Perspective from the 19th Hole is the title I chose for my personal blog, which is meant to give me an outlet for one of my favorite crafts – writing – plus to use an image from my favorite sport, golf. Out of college, my first job was as a reporter for the Daily Astorian in Astoria, Oregon, and I went on from there to practice writing in all my professional positions, including as press secretary in Washington, D.C. for a Democrat Congressman from Oregon (Les AuCoin), as an Oregon state government manager in Salem and Portland, as press secretary for Oregon’s last Republican governor (Vic Atiyeh), and as a private sector lobbyist. This blog also allows me to link another favorite pastime – politics and the art of developing public policy – to what I write. I could have called this blog “Middle Ground,” for that is what I long for in both politics and golf. The middle ground is often where the best public policy decisions lie. And it is where you want to be on a golf course.
If I was going to write about something over the recent Memorial Day Weekend, it could have about those who gave their lives to defend the country I live, the United States of America.
But, even as offer supreme value for those deaths, my mind turns to one Donald Trump.
If you want to know the definition of corruption, just look at Trump. You would see more than you want to see.
Now, about two years into Trump’s second term, you could have thought you had seen all the self-dealing you could tolerate from a president who looks after himself and the cronies who bow to him.
Then, no.
You see what New York Times editorial writers saw when they wrote under this headline: “There Has Never Been an Example of Presidential Corruption Like This.”
Here is how the editorial started:
“Has there ever been an episode of presidential corruption so blatant and threatening to constitutional order? Certainly not in modern times.
“President Trump’s Justice Department is using taxpayer money to create a $1.8 billion political slush fund. Ostensibly set up to compensate those who the department claims have ‘suffered weaponization and lawfare,’ it will in fact reward loyalists willing to defy the law and commit violence on behalf of the president.”
The Times says the fund combines three of Trump’s most alarming traits:
- One, it is an obvious form of corruption coming from a president who has used his office to enrich himself, his family, and his allies.

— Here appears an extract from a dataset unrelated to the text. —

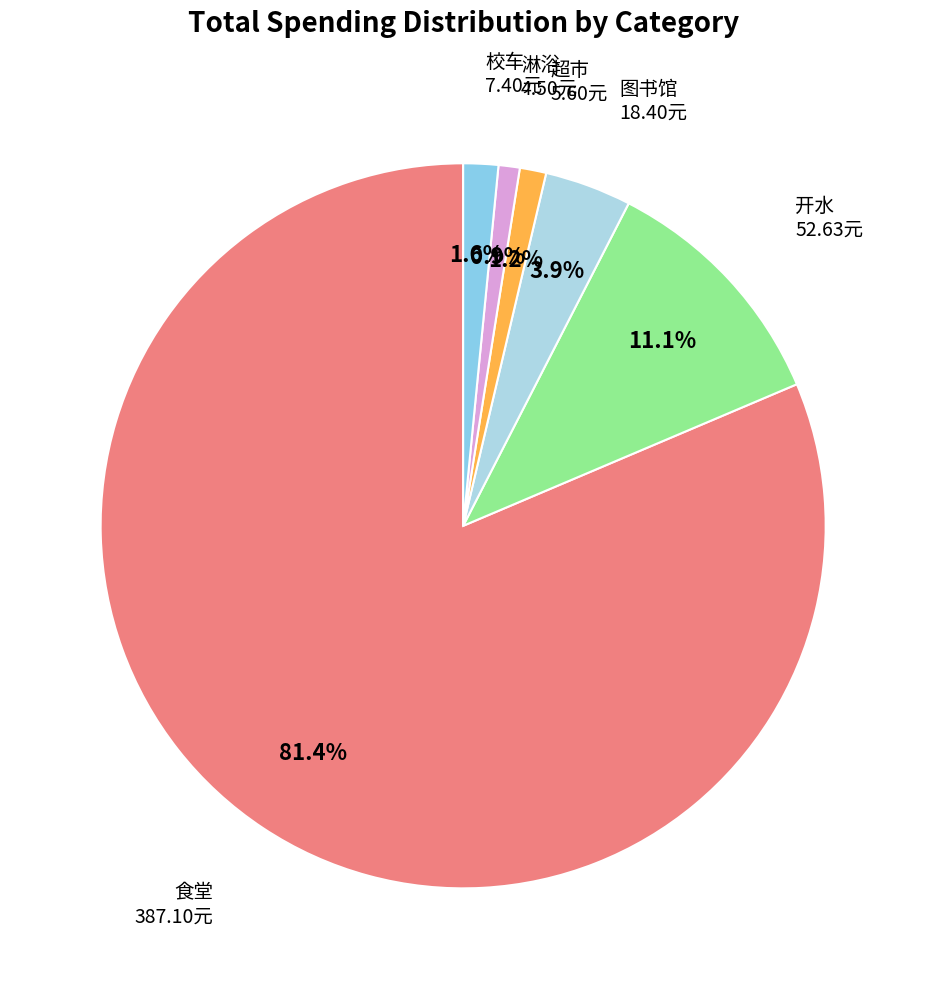

Is there any slice that represents more than half of the pie?

Yes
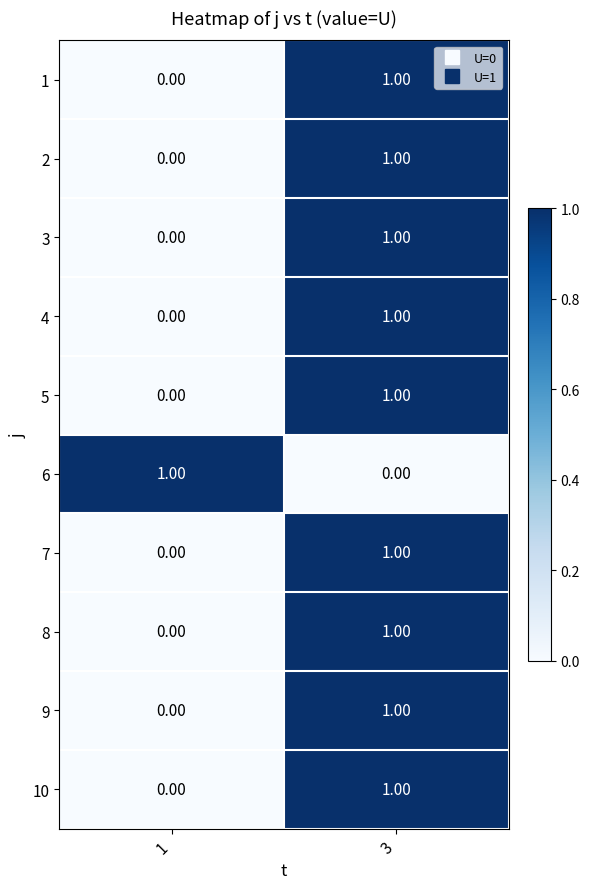

Is the value of 4 at 3 greater than the value of 6 at 3?

Yes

- Two, the fund continues his pattern of using the Justice Department as an enforcer to punish his perceived opponents and protect his friends and allies.

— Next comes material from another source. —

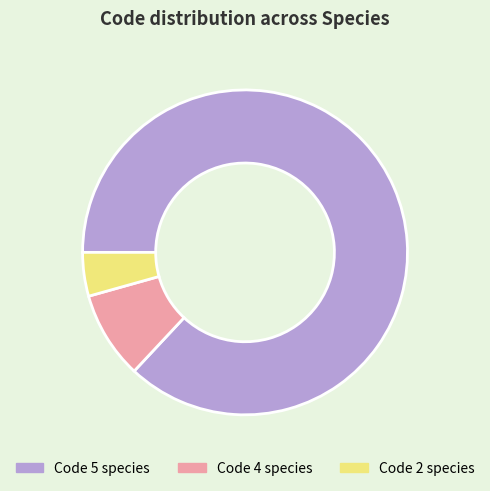

Which slice is the smallest?

Code 2 species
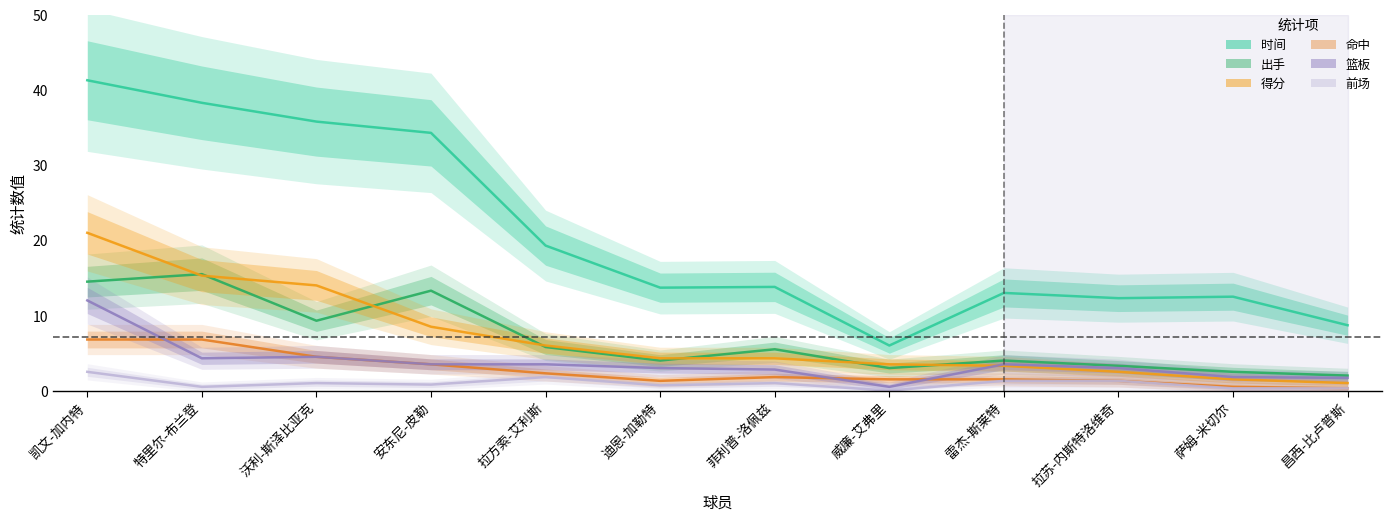

True or false: 命中 and 前场 intersect in this chart.

False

- Three, the fund is his latest attempt to re-write history about the 2020 election and the January 6, 2021, attack on Congress.
This further comment from the Times:
“It is worth pausing to put the fund into the larger context of Trump’s political project: He is destroying pillars of American democracy to empower himself. He claims elections are legitimate only if he wins. He uses federal law enforcement to investigate and prosecute his perceived enemies. He purges his party of officials who defy him. He describes members of the other party and civil society as traitors and enemies. He incentivizes his supporters to break the law on his behalf and rewards them when they do. He directs his allies to change election rules to keep his party in power.”
How did Trump think of doing this?
Well, he told the IRS what to do and, remember, he controls the IRS. He instructed the agency to negotiate a resolution to a suit he filed contending that his tax returns had been released unfairly.
He negotiates with himself and you could predict the result: He wins.
For Trump’s supporters, the handouts will come from the slush fund. The Justice Department will tap a permanent stream of revenue that Congress created in 1956, known as the Judgment Fund, to settle lawsuits against the federal government. Now, this fund will reward those who committed acts of aggression against the government in 2021.
So, this conclusion from the Times:
“Americans should be cleareyed about what the president is doing. He is taking their money and showering it on criminals.”
Including on himself, for he is a felon.
An essayist in the Times put it this way:
“The president may wish to be considered in the same class as Napoleon or Alexander the Great, but he is in danger of turning himself into the next Mobutu Sese Seko or Suharto: A kleptocrat remembered not for his ideas and not for his power, but for his greed.”